*** Opening of Provided data ***
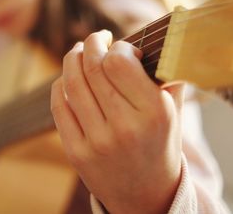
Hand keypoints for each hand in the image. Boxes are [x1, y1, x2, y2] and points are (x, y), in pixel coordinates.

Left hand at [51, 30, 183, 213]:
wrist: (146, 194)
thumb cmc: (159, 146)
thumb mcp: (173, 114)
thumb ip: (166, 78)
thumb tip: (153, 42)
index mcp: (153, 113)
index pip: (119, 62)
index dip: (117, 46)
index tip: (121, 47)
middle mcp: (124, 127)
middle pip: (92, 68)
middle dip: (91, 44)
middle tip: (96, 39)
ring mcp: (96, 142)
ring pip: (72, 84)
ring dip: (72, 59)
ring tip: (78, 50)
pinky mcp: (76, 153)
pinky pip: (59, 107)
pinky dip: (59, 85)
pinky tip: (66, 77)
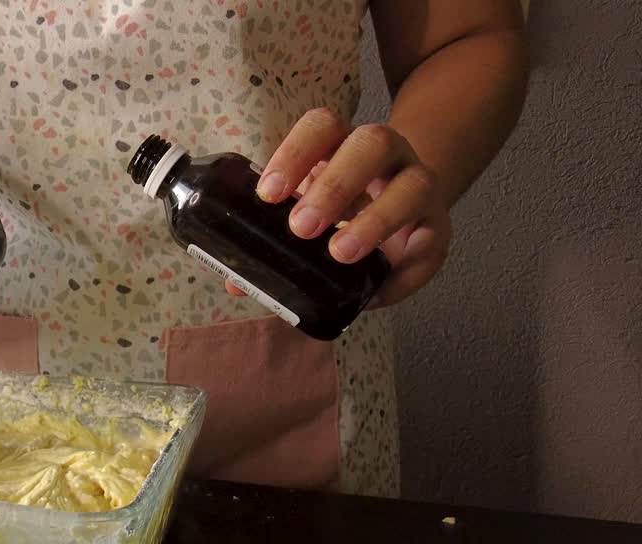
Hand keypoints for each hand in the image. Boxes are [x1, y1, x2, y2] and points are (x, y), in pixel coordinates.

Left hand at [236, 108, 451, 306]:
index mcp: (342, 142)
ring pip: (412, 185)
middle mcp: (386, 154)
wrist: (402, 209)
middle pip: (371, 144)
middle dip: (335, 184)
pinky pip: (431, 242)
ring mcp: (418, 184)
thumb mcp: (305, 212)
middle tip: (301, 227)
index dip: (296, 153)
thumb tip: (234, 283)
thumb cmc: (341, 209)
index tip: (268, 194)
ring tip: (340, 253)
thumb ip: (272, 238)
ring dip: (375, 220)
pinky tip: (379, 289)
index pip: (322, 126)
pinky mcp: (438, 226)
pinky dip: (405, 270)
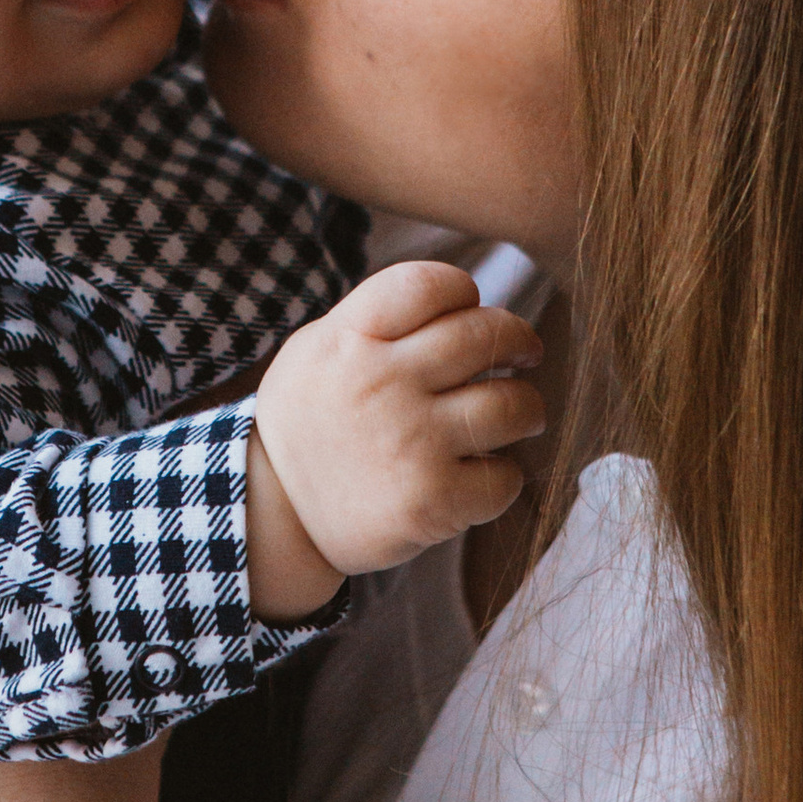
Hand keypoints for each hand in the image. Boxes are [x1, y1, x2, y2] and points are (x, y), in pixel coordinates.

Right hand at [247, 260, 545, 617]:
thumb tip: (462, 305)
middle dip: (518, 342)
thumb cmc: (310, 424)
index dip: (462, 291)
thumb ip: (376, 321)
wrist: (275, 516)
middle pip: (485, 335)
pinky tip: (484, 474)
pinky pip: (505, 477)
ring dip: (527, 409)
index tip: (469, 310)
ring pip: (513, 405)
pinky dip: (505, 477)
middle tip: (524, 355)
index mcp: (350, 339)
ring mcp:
*** Close of Provided data ***
*** Opening of Provided data ***
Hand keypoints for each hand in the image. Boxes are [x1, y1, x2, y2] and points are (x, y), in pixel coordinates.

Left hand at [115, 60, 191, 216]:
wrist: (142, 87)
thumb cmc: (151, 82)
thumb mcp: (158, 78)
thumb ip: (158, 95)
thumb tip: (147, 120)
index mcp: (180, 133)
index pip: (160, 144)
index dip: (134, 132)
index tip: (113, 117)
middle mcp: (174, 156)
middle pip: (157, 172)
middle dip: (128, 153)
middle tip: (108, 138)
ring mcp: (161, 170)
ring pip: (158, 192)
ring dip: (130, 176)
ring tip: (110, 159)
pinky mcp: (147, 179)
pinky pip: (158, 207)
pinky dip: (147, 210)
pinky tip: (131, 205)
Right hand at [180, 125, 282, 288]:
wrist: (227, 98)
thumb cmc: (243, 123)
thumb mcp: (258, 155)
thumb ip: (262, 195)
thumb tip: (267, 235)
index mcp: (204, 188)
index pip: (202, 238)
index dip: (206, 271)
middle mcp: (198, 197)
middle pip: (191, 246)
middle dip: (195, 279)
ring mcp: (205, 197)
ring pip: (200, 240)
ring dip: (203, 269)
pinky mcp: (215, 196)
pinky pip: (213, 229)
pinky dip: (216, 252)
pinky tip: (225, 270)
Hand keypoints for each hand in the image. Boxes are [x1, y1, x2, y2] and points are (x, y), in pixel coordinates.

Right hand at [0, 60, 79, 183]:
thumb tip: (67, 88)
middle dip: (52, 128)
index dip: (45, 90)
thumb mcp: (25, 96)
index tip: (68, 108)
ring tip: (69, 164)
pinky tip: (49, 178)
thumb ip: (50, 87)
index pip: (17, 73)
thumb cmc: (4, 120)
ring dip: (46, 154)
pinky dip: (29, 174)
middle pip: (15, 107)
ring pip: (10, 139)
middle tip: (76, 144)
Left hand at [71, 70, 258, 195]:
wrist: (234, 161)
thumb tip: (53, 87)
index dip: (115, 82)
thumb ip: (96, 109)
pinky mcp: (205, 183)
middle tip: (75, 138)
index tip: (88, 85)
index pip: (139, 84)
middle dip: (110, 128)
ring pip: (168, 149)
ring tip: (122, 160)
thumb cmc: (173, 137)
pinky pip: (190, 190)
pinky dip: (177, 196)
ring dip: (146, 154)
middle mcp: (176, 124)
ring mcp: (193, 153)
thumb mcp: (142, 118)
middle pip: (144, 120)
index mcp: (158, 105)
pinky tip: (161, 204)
*** Close of Provided data ***
Print exactly the lines above from the one with "thumb tip: (267, 235)" to the one with "thumb tip: (67, 88)", including both.

thumb tip: (267, 235)
index mcp: (204, 188)
index pip: (202, 238)
index dip: (206, 271)
middle mcp: (198, 197)
middle pip: (191, 246)
middle dip: (195, 279)
ring mcp: (205, 197)
ring pip: (200, 240)
ring dip: (203, 269)
pinky mcp: (215, 196)
pinky pip: (213, 229)
pinky dip: (216, 252)
pinky tip: (225, 270)
Hand keypoints for each hand in the image. Boxes are [x1, y1, x2, y2] and points are (x, y), in pixel coordinates.

Right hand at [0, 60, 79, 183]:
thumb tip: (67, 88)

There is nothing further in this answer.